Zuleika Johnson grew up in the Bronx, the daughter of immigrants from the Dominican Republic, and the first generation in her family to go to a university. Today, as assistant director of development at UCCS, she’s helping to build the scholarships and support that help countless students swap struggle for success in their university careers.

Building relationships and giving back are threads woven through her work as a case manager for a homeless shelter in New York City, in volunteer management for Urban Peak, and in leading corporate giving for CPCD (Community Partnership for Child Development).

“With all my jobs … it’s not only about the relationships you’re building with the people that you’re helping, but also with the people who are helping — who are providing that support,” Johnson said. “It’s being able to connect one-on-one with people and letting them know that we have their best interests at heart and that we can do this work. … I’ve experienced that in all the jobs that I’ve had — where working together as a community is what’s going to help us move forward.”

» Source information
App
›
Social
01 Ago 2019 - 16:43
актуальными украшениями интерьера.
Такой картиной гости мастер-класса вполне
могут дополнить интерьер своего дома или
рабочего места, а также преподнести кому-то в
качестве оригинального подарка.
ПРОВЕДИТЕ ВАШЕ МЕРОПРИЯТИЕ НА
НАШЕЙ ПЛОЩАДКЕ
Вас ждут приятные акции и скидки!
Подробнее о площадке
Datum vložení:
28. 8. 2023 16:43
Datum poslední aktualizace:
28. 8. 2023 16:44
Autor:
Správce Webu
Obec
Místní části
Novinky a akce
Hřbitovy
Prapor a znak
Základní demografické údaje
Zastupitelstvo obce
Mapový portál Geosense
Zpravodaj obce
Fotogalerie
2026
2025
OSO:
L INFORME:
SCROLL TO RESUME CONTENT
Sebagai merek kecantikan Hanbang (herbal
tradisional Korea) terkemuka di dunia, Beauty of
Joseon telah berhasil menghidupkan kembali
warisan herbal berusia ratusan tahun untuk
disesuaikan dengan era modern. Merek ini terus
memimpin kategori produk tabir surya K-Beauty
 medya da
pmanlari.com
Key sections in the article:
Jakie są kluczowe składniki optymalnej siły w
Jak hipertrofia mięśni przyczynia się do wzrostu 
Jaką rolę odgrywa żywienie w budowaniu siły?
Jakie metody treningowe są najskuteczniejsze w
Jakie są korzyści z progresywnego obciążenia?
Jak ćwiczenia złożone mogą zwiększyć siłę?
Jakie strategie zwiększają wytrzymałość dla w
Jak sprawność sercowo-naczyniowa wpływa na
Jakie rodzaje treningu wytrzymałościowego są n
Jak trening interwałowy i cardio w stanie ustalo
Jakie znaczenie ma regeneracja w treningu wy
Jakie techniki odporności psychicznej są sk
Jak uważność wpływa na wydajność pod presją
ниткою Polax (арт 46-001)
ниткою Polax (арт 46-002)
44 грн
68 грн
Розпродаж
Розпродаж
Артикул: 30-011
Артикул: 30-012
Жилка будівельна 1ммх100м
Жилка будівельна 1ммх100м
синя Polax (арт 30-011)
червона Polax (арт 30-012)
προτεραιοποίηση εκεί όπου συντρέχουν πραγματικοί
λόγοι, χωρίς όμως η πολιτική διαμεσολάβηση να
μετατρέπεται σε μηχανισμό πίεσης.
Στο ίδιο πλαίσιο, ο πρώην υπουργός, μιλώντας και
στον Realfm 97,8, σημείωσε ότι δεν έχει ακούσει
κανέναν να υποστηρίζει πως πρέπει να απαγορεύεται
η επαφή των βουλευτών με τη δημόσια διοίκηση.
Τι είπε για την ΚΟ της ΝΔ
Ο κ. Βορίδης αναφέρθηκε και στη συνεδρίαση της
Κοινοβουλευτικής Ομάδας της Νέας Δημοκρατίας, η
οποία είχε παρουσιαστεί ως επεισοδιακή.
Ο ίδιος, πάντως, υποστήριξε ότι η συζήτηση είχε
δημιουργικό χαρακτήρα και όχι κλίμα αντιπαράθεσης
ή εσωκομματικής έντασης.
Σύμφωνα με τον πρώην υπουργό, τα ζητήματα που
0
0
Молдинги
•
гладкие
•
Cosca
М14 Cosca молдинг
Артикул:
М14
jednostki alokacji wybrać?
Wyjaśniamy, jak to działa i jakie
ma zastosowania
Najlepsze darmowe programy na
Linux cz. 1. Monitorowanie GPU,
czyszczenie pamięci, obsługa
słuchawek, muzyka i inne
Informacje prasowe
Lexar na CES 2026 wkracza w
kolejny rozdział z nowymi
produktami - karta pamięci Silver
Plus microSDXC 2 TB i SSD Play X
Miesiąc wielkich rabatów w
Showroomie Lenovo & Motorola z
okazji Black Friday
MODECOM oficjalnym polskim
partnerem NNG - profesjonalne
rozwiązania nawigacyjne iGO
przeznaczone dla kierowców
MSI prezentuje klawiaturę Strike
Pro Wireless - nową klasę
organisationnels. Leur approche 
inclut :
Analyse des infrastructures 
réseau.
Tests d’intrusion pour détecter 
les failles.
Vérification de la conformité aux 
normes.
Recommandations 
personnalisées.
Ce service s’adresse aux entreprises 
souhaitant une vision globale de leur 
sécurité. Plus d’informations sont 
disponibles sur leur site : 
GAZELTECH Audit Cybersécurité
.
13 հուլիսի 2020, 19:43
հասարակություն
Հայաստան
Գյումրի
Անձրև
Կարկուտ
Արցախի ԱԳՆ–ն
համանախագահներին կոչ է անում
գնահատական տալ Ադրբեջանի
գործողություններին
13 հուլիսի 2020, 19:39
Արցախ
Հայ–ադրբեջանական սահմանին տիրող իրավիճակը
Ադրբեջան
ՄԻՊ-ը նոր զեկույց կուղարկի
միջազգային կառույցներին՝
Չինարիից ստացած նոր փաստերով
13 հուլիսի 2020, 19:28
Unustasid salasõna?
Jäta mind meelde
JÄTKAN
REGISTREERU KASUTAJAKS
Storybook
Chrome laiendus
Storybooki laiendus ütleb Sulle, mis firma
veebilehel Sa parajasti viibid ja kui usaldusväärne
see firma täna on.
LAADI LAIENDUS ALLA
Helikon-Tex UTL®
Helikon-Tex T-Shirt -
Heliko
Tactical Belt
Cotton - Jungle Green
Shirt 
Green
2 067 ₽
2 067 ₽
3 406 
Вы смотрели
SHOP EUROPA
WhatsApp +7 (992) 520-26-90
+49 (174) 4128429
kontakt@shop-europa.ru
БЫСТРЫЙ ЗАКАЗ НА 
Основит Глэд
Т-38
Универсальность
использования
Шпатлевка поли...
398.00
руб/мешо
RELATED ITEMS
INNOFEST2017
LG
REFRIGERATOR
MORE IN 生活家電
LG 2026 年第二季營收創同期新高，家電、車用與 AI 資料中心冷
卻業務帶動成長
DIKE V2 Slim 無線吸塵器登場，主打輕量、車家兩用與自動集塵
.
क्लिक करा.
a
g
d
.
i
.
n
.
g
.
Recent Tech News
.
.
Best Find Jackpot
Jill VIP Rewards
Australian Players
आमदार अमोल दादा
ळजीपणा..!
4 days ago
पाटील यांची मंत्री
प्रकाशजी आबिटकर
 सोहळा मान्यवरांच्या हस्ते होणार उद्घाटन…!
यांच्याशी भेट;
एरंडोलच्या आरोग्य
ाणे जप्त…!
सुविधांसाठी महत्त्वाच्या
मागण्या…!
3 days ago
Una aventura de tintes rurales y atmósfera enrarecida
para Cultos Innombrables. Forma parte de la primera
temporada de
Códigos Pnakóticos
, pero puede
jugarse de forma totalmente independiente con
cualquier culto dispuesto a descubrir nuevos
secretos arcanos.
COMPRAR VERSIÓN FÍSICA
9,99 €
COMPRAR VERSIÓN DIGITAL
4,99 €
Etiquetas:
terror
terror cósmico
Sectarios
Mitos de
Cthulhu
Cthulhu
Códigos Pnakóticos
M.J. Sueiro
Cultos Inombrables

» Activity A
Repeat the profile of Zuleika Johnson in full, word for word.
» Activity B
Reproduce the rows from their first line through the line containing "οποία είχε παρουσιαστεί ως επεισοδιακή.", with both of those lines included and nothing else.

» Exercise response A
Zuleika Johnson grew up in the Bronx, the daughter of immigrants from the Dominican Republic, and the first generation in her family to go to a university. Today, as assistant director of development at UCCS, she’s helping to build the scholarships and support that help countless students swap struggle for success in their university careers.

Building relationships and giving back are threads woven through her work as a case manager for a homeless shelter in New York City, in volunteer management for Urban Peak, and in leading corporate giving for CPCD (Community Partnership for Child Development).

“With all my jobs … it’s not only about the relationships you’re building with the people that you’re helping, but also with the people who are helping — who are providing that support,” Johnson said. “It’s being able to connect one-on-one with people and letting them know that we have their best interests at heart and that we can do this work. … I’ve experienced that in all the jobs that I’ve had — where working together as a community is what’s going to help us move forward.”

» Exercise response B
App
›
Social
01 Ago 2019 - 16:43
актуальными украшениями интерьера.
Такой картиной гости мастер-класса вполне
могут дополнить интерьер своего дома или
рабочего места, а также преподнести кому-то в
качестве оригинального подарка.
ПРОВЕДИТЕ ВАШЕ МЕРОПРИЯТИЕ НА
НАШЕЙ ПЛОЩАДКЕ
Вас ждут приятные акции и скидки!
Подробнее о площадке
Datum vložení:
28. 8. 2023 16:43
Datum poslední aktualizace:
28. 8. 2023 16:44
Autor:
Správce Webu
Obec
Místní části
Novinky a akce
Hřbitovy
Prapor a znak
Základní demografické údaje
Zastupitelstvo obce
Mapový portál Geosense
Zpravodaj obce
Fotogalerie
2026
2025
OSO:
L INFORME:
SCROLL TO RESUME CONTENT
Sebagai merek kecantikan Hanbang (herbal
tradisional Korea) terkemuka di dunia, Beauty of
Joseon telah berhasil menghidupkan kembali
warisan herbal berusia ratusan tahun untuk
disesuaikan dengan era modern. Merek ini terus
memimpin kategori produk tabir surya K-Beauty
 medya da
pmanlari.com
Key sections in the article:
Jakie są kluczowe składniki optymalnej siły w
Jak hipertrofia mięśni przyczynia się do wzrostu 
Jaką rolę odgrywa żywienie w budowaniu siły?
Jakie metody treningowe są najskuteczniejsze w
Jakie są korzyści z progresywnego obciążenia?
Jak ćwiczenia złożone mogą zwiększyć siłę?
Jakie strategie zwiększają wytrzymałość dla w
Jak sprawność sercowo-naczyniowa wpływa na
Jakie rodzaje treningu wytrzymałościowego są n
Jak trening interwałowy i cardio w stanie ustalo
Jakie znaczenie ma regeneracja w treningu wy
Jakie techniki odporności psychicznej są sk
Jak uważność wpływa na wydajność pod presją
ниткою Polax (арт 46-001)
ниткою Polax (арт 46-002)
44 грн
68 грн
Розпродаж
Розпродаж
Артикул: 30-011
Артикул: 30-012
Жилка будівельна 1ммх100м
Жилка будівельна 1ммх100м
синя Polax (арт 30-011)
червона Polax (арт 30-012)
προτεραιοποίηση εκεί όπου συντρέχουν πραγματικοί
λόγοι, χωρίς όμως η πολιτική διαμεσολάβηση να
μετατρέπεται σε μηχανισμό πίεσης.
Στο ίδιο πλαίσιο, ο πρώην υπουργός, μιλώντας και
στον Realfm 97,8, σημείωσε ότι δεν έχει ακούσει
κανέναν να υποστηρίζει πως πρέπει να απαγορεύεται
η επαφή των βουλευτών με τη δημόσια διοίκηση.
Τι είπε για την ΚΟ της ΝΔ
Ο κ. Βορίδης αναφέρθηκε και στη συνεδρίαση της
Κοινοβουλευτικής Ομάδας της Νέας Δημοκρατίας, η
οποία είχε παρουσιαστεί ως επεισοδιακή.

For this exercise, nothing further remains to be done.